15 Mar 2008

Vertex Component Packing

I finally got around to optimize vertex component sizes for Drakensang. A typical vertex (coords, normal, tangent, binormal, one uv-set) is now 28 bytes instead of 56 bytes, a light-mapped mesh vertex (2 uv-sets) is now 32 bytes instead of 64, and a skinned vertex has been reduced to 36 bytes instead of 88. With this step I have finally burned all DX7-bridges, all our projects have a 2.0 minspec now (since Radon Labs also does casual titles, we had to support Win98 and DX7 for much too long). As a result, the size of all mesh resources in Drakensang has been reduced from from a whopping 1.2 GByte down to about 650 MByte. This also means reduced loading times and better vertex-through-put when transferring vertex data to the graphics chip.

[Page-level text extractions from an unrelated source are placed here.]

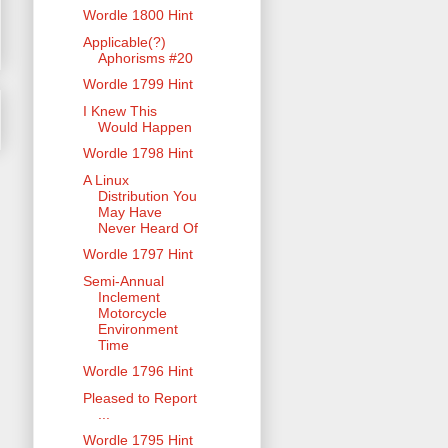
Wordle 1800 Hint
Applicable(?)
Aphorisms #20
Wordle 1799 Hint
I Knew This
Would Happen
Wordle 1798 Hint
A Linux
Distribution You
May Have
Never Heard Of
Wordle 1797 Hint
Semi-Annual
Inclement
Motorcycle
Environment
Time
Wordle 1796 Hint
Pleased to Report
...
Wordle 1795 Hint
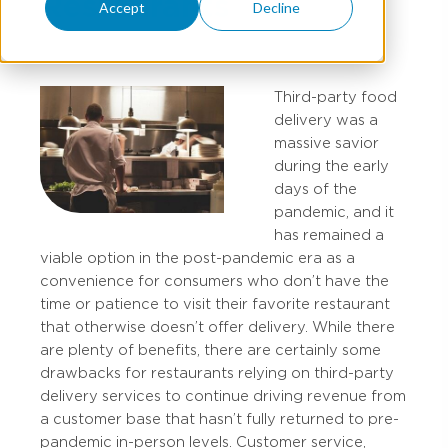
Restaurants
Accept
Decline
Third-party food
delivery was a
massive savior
during the early
days of the
pandemic, and it
has remained a
viable option in the post-pandemic era as a
convenience for consumers who don’t have the
time or patience to visit their favorite restaurant
that otherwise doesn’t offer delivery. While there
are plenty of benefits, there are certainly some
drawbacks for restaurants relying on third-party
delivery services to continue driving revenue from
a customer base that hasn’t fully returned to pre-
pandemic in-person levels. Customer service,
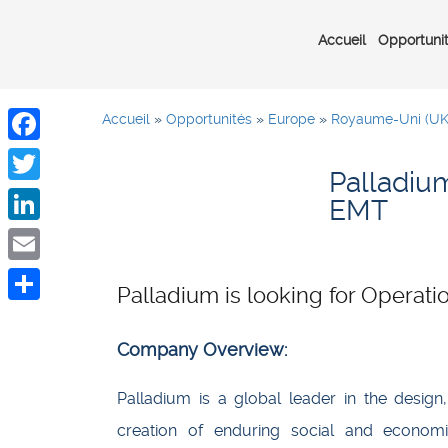
Accueil
Opportuni
Accueil
»
Opportunités
»
Europe
»
Royaume-Uni (UK
Facebook
Palladium
Twitter
EMT
LinkedIn
Email
Palladium is looking for Opera
Share
Company Overview:
Palladium is a global leader in the design
creation of enduring social and economi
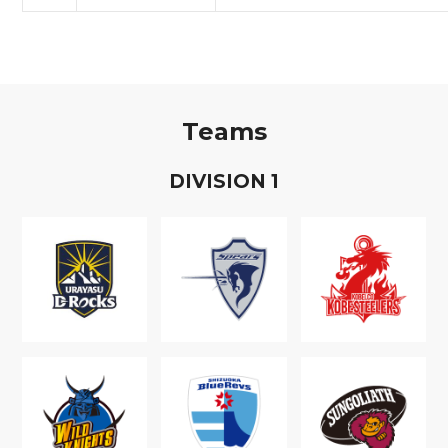
Teams
D
IVISION
1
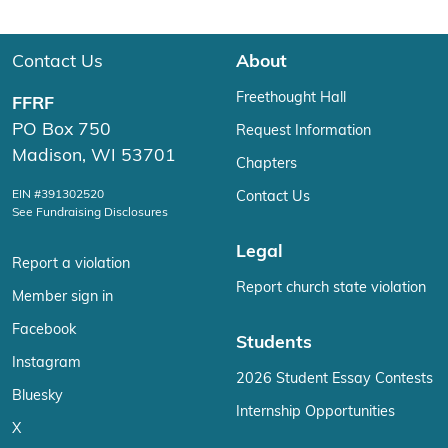
Contact Us
About
Freethought Hall
FFRF
PO Box 750
Request Information
Madison, WI 53701
Chapters
EIN #391302520
Contact Us
See Fundraising Disclosures
Legal
Report a violation
Report church state violation
Member sign in
Facebook
Students
Instagram
2026 Student Essay Contests
Bluesky
Internship Opportunities
X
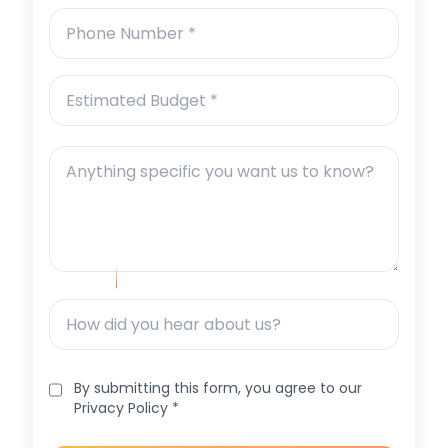
By submitting this form, you agree to our
Privacy Policy *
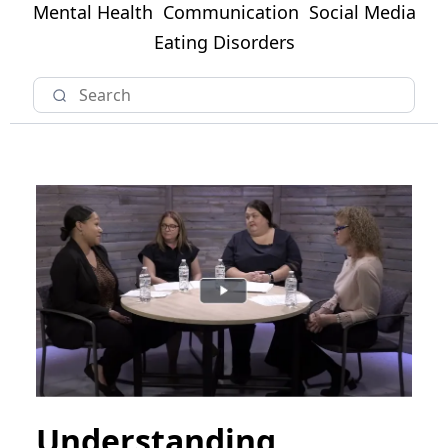
Mental Health
Communication
Social Media
Eating Disorders
Understanding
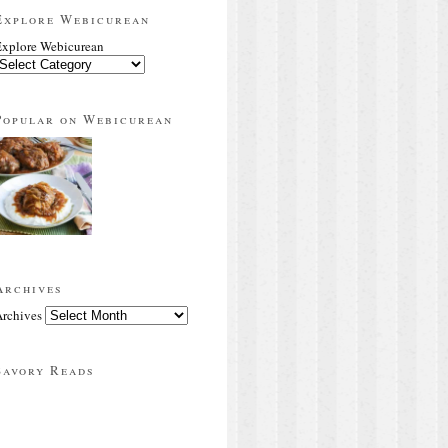
Explore Webicurean
xplore Webicurean
Popular on Webicurean
Archives
rchives
Savory Reads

Some vertex components need to be scaled to the proper range in the vertex shader, but this is at most one multiply-add operation per component.

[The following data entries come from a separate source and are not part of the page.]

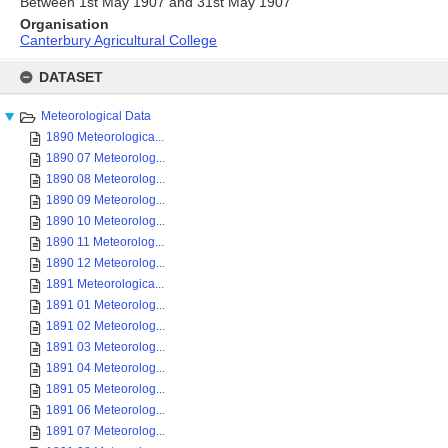
Between 1st May 1907 and 31st May 1907
Organisation
Canterbury Agricultural College
Skip
to
DATASET
content
Meteorological Data
1890 Meteorologica...
1890 07 Meteorolog...
1890 08 Meteorolog...
1890 09 Meteorolog...
1890 10 Meteorolog...
1890 11 Meteorolog...
1890 12 Meteorolog...
1891 Meteorologica...
1891 01 Meteorolog...
1891 02 Meteorolog...
1891 03 Meteorolog...
1891 04 Meteorolog...
1891 05 Meteorolog...
1891 06 Meteorolog...
1891 07 Meteorolog...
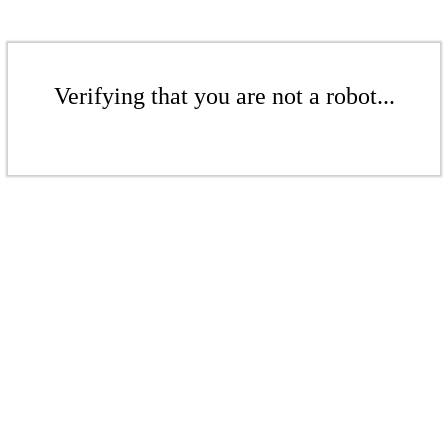
Verifying that you are not a robot...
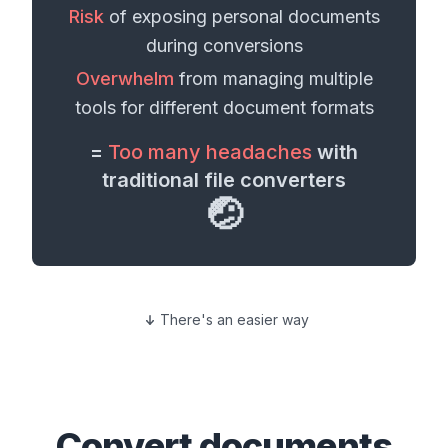
Risk
of exposing personal
documents
during conversions
Overwhelm
from managing multiple
tools for different
document formats
=
Too many headaches
with
traditional file converters
🤕
There's an easier way
Convert
documents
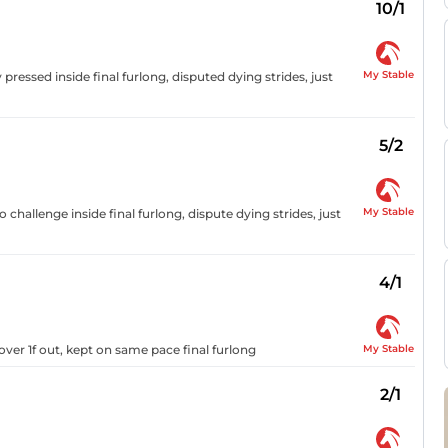
10/1
My Stable
 pressed inside final furlong, disputed dying strides, just
5/2
My Stable
challenge inside final furlong, dispute dying strides, just
4/1
My Stable
over 1f out, kept on same pace final furlong
2/1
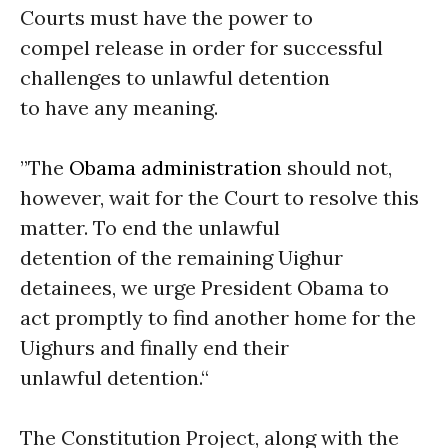
Courts must have the power to
compel release in order for successful
challenges to unlawful detention
to have any meaning.
”The
Obama administration
should not,
however, wait for the Court to resolve this
matter. To end the unlawful
detention of the remaining Uighur
detainees, we urge President Obama to
act promptly to find another home for the
Uighurs and finally end their
unlawful detention.“
The Constitution Project, along with the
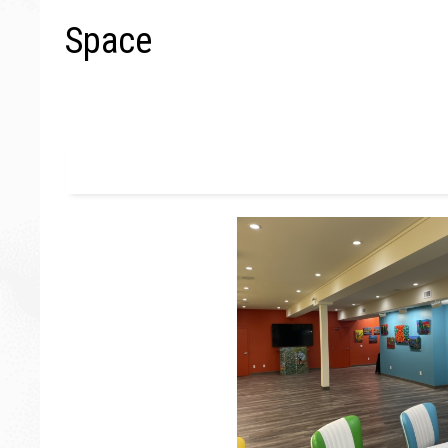
Space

I also implemented support for the new vertex formats in Nebula3. N3 always had support for packed vertex components, so all I had to do was to add a few lines to the legacy NVX2 mesh loader and fix a few places in the vertex shaders for unpacking normals and texcoords.

Here's how the vertex components are now packed by default:
  • Position: Float3 (just as before)
  • Normal, Tangent, Binormal: UByte4N (unsigned byte, normalized)
  • TexCoord: Short2 as 4.12 fixed point
  • Color: UByte4N
  • Skin Weights: UByte4N
  • Skin Joint Indices: UByte4
Normals, tangents and binormals and tex-coords need an extra unpacking instruction in the vertex shader. Skin weights need to be "re-normalized" in the vertex shader because they loose too much precision:

float4 weights = packedWeights / dot(packedWeights, float4(1.0, 1.0, 1.0, 1.0));

This will make sure that the components add up to 1.0. In case you're wondering, the dot product is equivalent with s = (x + y + z + w), it's just much more efficient, because the dot product is a native vertex shader instruction (although I must confess that I didn't check yet whether fxc's optimizer is clever enough to optimize the horizontal sum into a dot product automatically).